Up Turtleback, in her converted church building, Granny Slocomb heard a child’s whimper on each new wind. The spirit of a budding Beloved Mother called. The time had come. She picked up a gallon can of kerosene, its spout corked with a small Irish potato, and stepped out the door.
Granny had found a flawless cedar, six-feet tall, during her second year on Turtleback. Its perfection, its poignant smell, proved it a prime choice for reverence. Oak, black walnut and sour persimmon closed in on the cedar and would eventually block its light from Sister Sun. Within a few years, these larger trees would crimp it into a deformation not worthy of honor.

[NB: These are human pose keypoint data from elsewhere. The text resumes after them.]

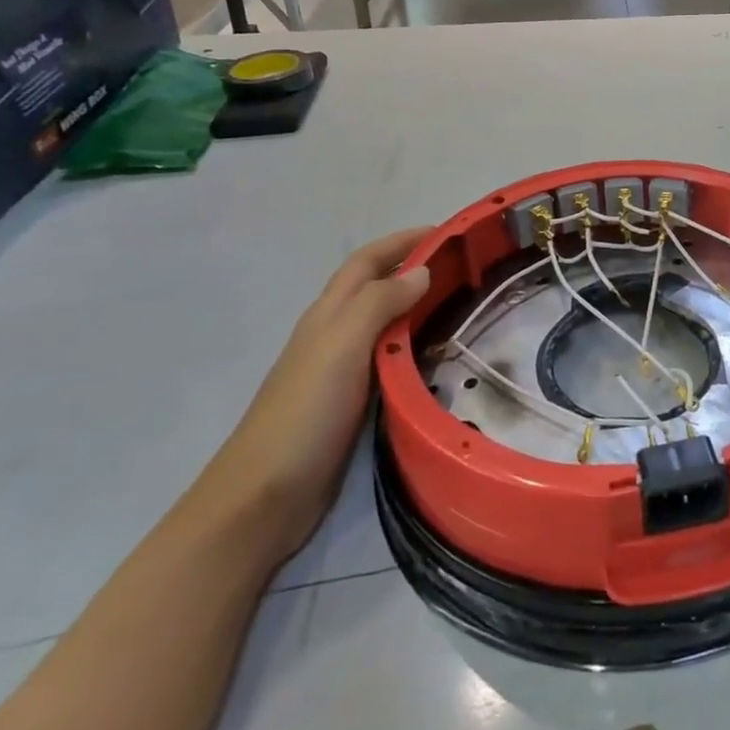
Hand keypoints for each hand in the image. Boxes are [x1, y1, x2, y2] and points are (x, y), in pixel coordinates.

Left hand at [181, 228, 430, 565]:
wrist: (264, 496)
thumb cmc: (304, 413)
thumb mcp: (342, 347)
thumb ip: (379, 304)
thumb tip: (421, 271)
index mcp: (329, 314)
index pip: (367, 261)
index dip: (402, 241)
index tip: (446, 232)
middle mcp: (334, 334)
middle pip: (376, 287)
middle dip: (414, 268)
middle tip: (465, 269)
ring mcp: (341, 370)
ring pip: (385, 323)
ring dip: (418, 307)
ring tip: (462, 307)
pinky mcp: (352, 403)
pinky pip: (389, 359)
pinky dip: (415, 346)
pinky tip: (438, 359)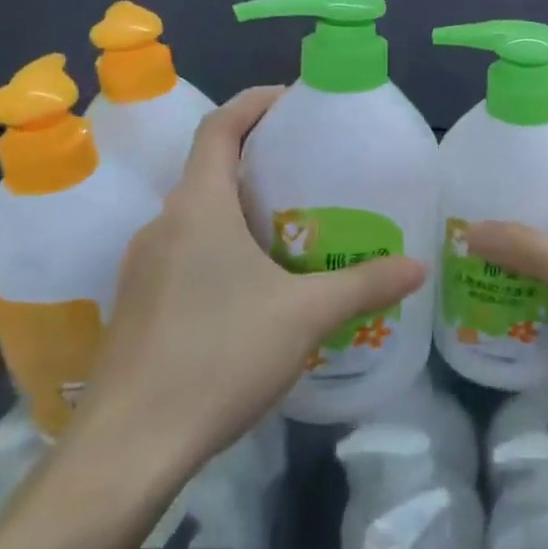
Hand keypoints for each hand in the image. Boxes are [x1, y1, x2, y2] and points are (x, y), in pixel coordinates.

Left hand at [72, 87, 426, 481]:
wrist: (129, 448)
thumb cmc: (219, 357)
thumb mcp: (306, 316)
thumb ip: (365, 284)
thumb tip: (419, 265)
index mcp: (198, 207)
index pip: (220, 127)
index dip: (255, 103)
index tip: (295, 100)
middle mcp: (163, 226)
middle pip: (211, 169)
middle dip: (261, 161)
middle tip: (313, 171)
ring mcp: (143, 268)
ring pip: (199, 217)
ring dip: (243, 210)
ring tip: (295, 229)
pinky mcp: (139, 307)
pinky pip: (187, 254)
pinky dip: (224, 249)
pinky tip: (259, 289)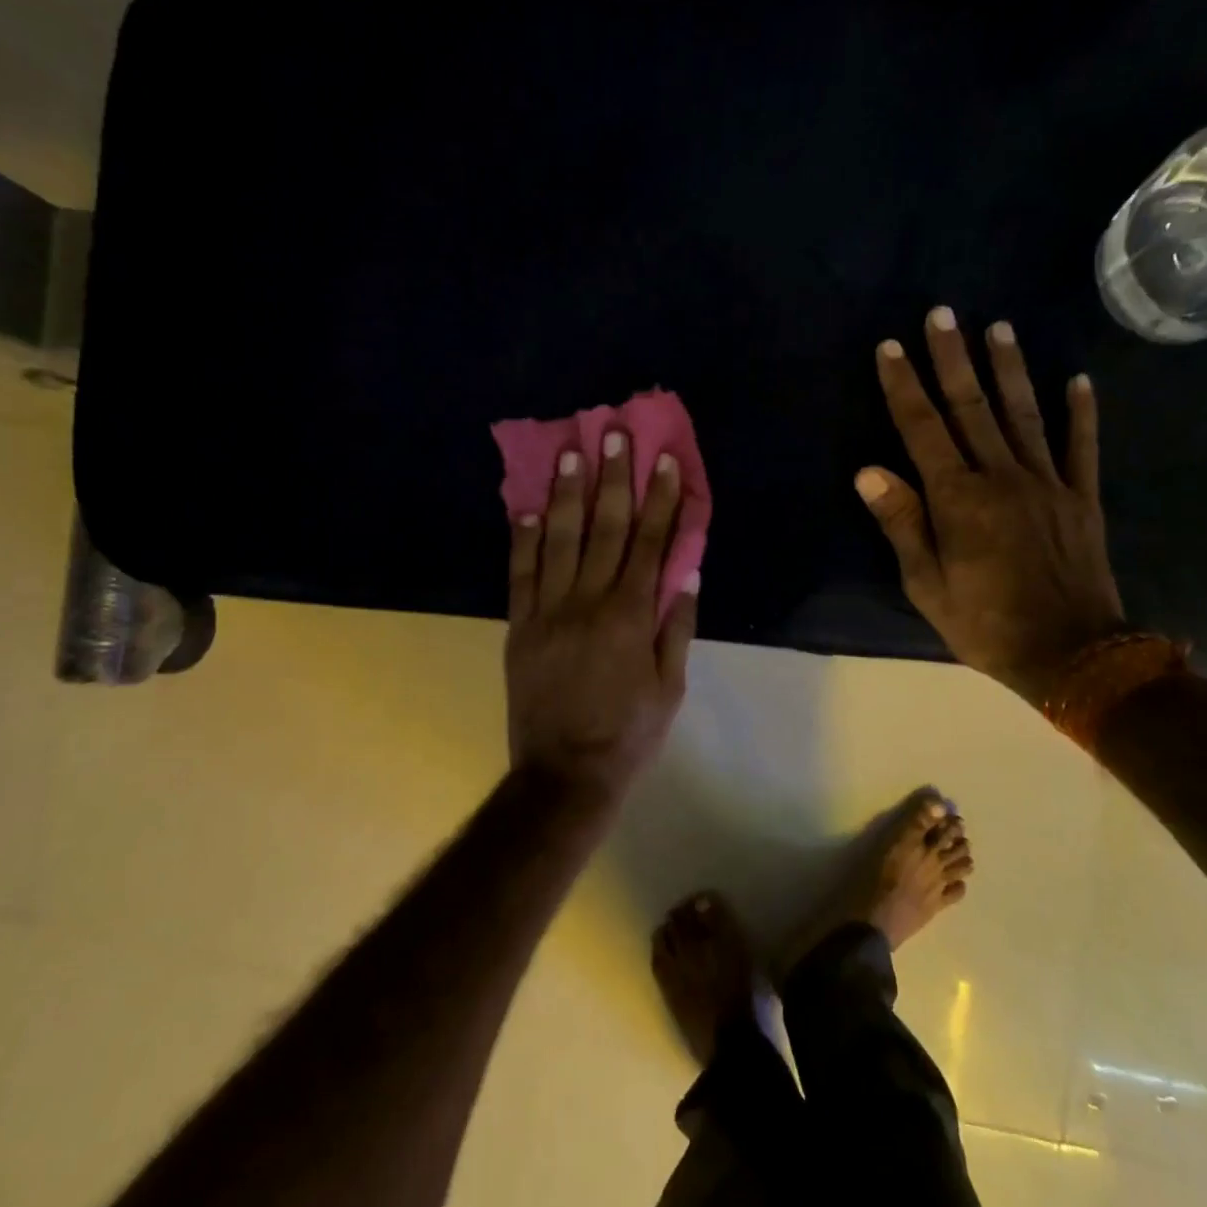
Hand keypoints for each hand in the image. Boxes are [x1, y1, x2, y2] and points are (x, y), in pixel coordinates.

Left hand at [505, 434, 697, 801]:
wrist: (564, 773)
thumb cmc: (629, 734)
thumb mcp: (670, 687)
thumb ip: (676, 627)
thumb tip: (686, 572)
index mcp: (631, 616)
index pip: (651, 543)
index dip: (661, 499)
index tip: (665, 460)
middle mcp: (588, 602)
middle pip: (604, 528)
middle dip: (612, 478)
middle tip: (612, 433)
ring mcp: (548, 611)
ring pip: (557, 540)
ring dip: (564, 493)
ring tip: (568, 452)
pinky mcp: (519, 627)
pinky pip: (519, 574)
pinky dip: (521, 538)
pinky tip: (524, 506)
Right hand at [857, 307, 1124, 704]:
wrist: (1071, 653)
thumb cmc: (984, 623)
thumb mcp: (926, 584)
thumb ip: (902, 523)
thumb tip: (868, 470)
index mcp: (958, 499)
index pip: (923, 429)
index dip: (904, 386)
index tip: (891, 348)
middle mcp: (1002, 478)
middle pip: (971, 408)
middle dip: (952, 358)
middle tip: (942, 314)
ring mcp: (1047, 483)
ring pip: (1023, 414)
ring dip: (1008, 369)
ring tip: (998, 328)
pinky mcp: (1081, 497)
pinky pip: (1080, 446)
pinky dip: (1080, 412)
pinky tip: (1078, 379)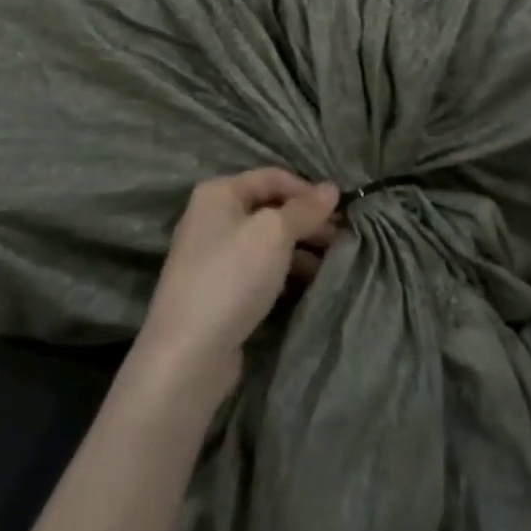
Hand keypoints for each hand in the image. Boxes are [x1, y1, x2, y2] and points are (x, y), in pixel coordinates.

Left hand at [135, 169, 341, 401]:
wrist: (188, 353)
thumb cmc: (231, 277)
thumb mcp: (273, 234)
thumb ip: (304, 209)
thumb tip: (332, 188)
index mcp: (218, 193)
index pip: (272, 177)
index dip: (308, 190)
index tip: (341, 211)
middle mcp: (212, 217)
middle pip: (270, 209)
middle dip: (307, 221)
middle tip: (342, 240)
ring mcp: (214, 256)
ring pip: (267, 241)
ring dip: (300, 249)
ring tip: (332, 264)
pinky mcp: (220, 290)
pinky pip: (259, 269)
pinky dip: (284, 272)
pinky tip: (308, 286)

The cedar’s salvation came to Granny at the commissary during the Month of Flower Moon as she watched Gabe Shipley pour kerosene on a patch of new blackberry vines that had grown so close to the building that they threatened to invade the steps.
“Vines still small enough that a dousing or two will take them out,” he explained. “Be gone in a couple of weeks.”
“Work on trees?” she asked.
“Yep. Pure poison.”
“Take long?”
“A while. But it works.” He recapped his can with the potato, now black where the poison had leached into its core. “Why not let me hew it down, if it’s a tree you ain’t needing.”
“Too many,” she said. “Too close.” She ordered kerosene to be delivered each week, along with her regular gallon of alcohol, for the remainder of spring and summer.
Granny detoured from the road and climbed the high ridge where her revered cedar grew. As Beloved Mother, her purpose was to preserve life. Life today meant creating space for the cedar so that Great Spirit wou
ld be grateful. Removing the potato from the kerosene spout, she walked a circle around each surrounding tree, pouring kerosene as she went. She hummed a quiet song she had composed for every tree, asking for the death of each so the cedar might thrive.
Finished, Granny walked the woods to the road. She turned up the grade to Boone Station. A woman’s shrill scream startled Granny from her self-gratification. She clamped her medicine basket to her bosom and ran uphill as fast as her heavy work boots allowed. When she reached Boone Station, she dropped her kerosene can on the porch and pushed open the door. Anna’s broom fell to the floor with a plop.
There beside the oak table, Anna squatted next to Lily. The tatting on Anna’s thin dress absorbed fresh red blood as it leached up the hem.
With one hand, Anna clutched her throat. The other she had balled into a fist and crammed into her mouth, as if trying to hold in another shriek. Lily sat cross-legged, Indian style, her right hand squeezing her left forearm. Blood oozed through her fingers. She stared at the granny, her mouth frozen in an O. On the floor lay a butcher knife, an overturned glass of milk and a blood-splattered block of rat cheese.
Granny placed a light hand on Anna’s shoulder. “Get up,” she said.
Anna clasped her arms around her calves and rocked back and forth. “God, help me,” she moaned. Granny lifted Anna from the floor, surprised by the absence of weight, and carried Anna to the bed. She left her lying on the quilt, staring at the ceiling.
Lily had not moved since Granny entered the room. The front skirt of Lily’s calico dress held a full circle of blood. A chilling air rushed in the open door, and Lily shivered.